Suspicious activity leads to deportation
A man who provoked Fort Bragg officials to close the post briefly last month will be deported, but he will not be charged with a crime, a federal judge has ruled. Nouran Ahmad Shihab Sueidan arrived at a gate at Fort Bragg on March 12 and told authorities he wanted to take a tour of the Special Operations facility.
Sueidan had a valid passport, but military police found that his visa, driver’s license and car registration were expired. Authorities said he became combative as he was being questioned but did not try to force his way onto the post. The incident prompted Fort Bragg to briefly restrict access to the post.
A psychiatrist who examined Sueidan determined he has “a mental disorder that compromises his ability to stand trial,” federal prosecutors said in court filing.
Prosecutors said they plan to turn Sueidan over to U.S. Immigration and Customs Enforcement for deportation. The Army did not reveal his home country.

Requests:
(A) In the Fort Bragg deportation report, what did Sueidan tell authorities he wanted to do when he arrived at the gate?
(B) Reproduce the Fort Bragg report from "Suspicious activity leads" up to and including "access to the post.".

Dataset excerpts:
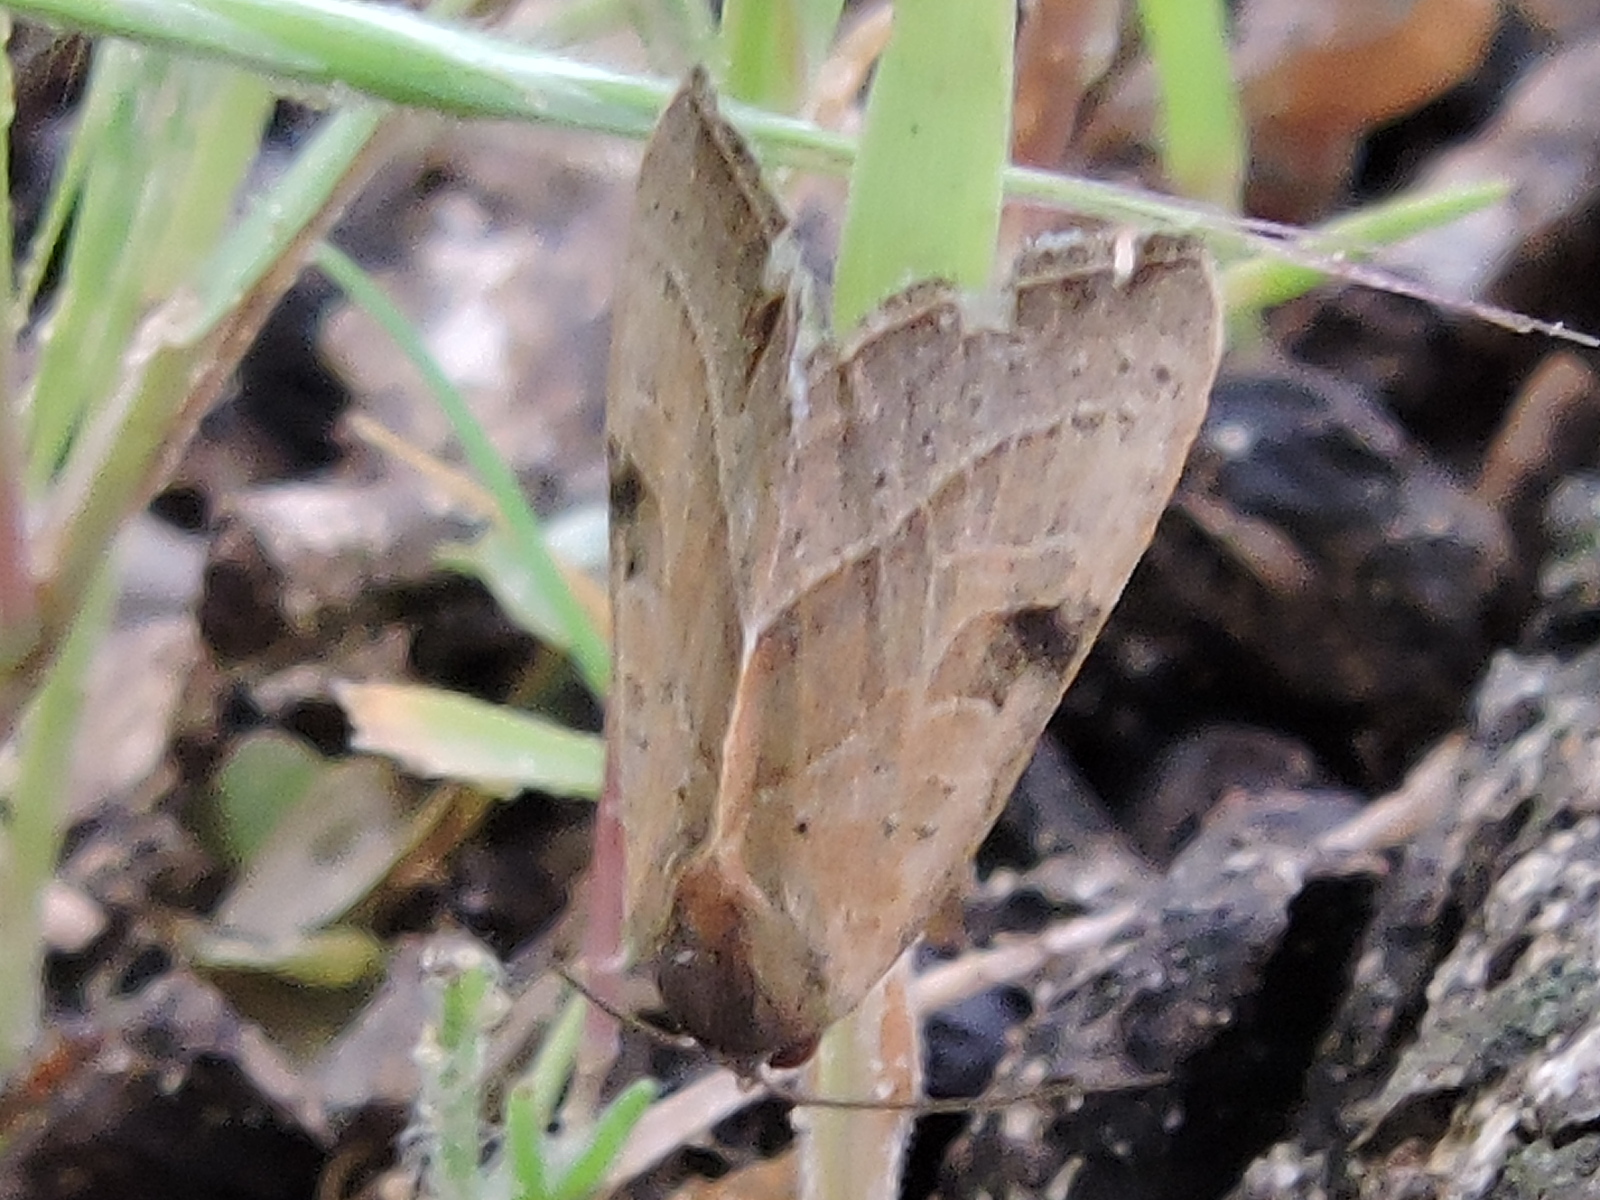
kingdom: Animalia
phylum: Arthropoda
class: Insecta
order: Lepidoptera
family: Noctuidae
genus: Galgula
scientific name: Galgula partita
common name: Wedgeling
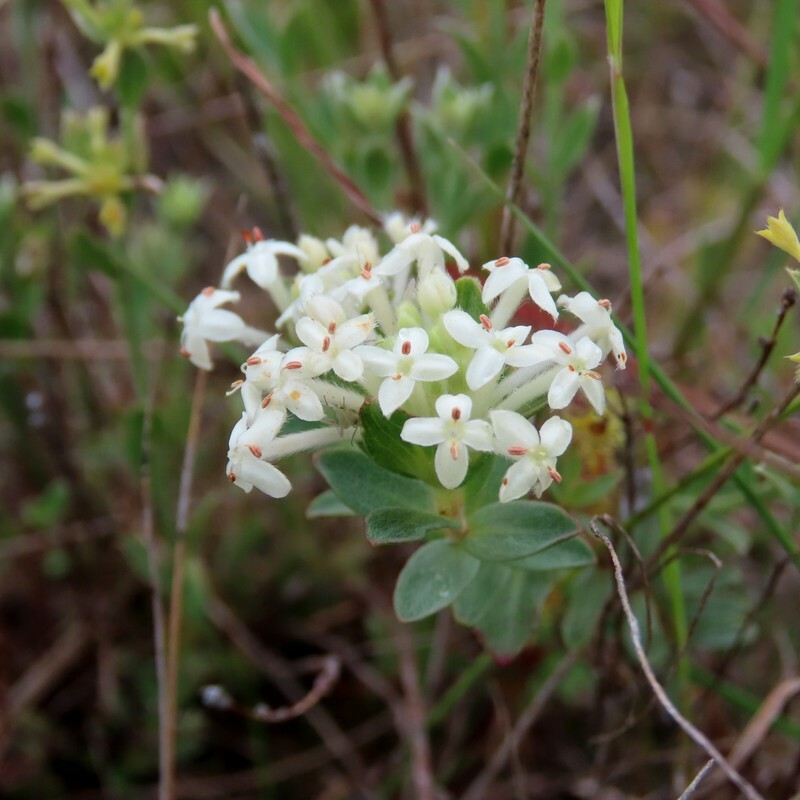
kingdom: Plantae
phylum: Tracheophyta
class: Magnoliopsida
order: Malvales
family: Thymelaeaceae
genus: Pimelea
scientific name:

Outputs for the tasks:
(A) He wanted to take a tour of the Special Operations facility.

(B)
Suspicious activity leads to deportation
A man who provoked Fort Bragg officials to close the post briefly last month will be deported, but he will not be charged with a crime, a federal judge has ruled. Nouran Ahmad Shihab Sueidan arrived at a gate at Fort Bragg on March 12 and told authorities he wanted to take a tour of the Special Operations facility.
Sueidan had a valid passport, but military police found that his visa, driver’s license and car registration were expired. Authorities said he became combative as he was being questioned but did not try to force his way onto the post. The incident prompted Fort Bragg to briefly restrict access to the post.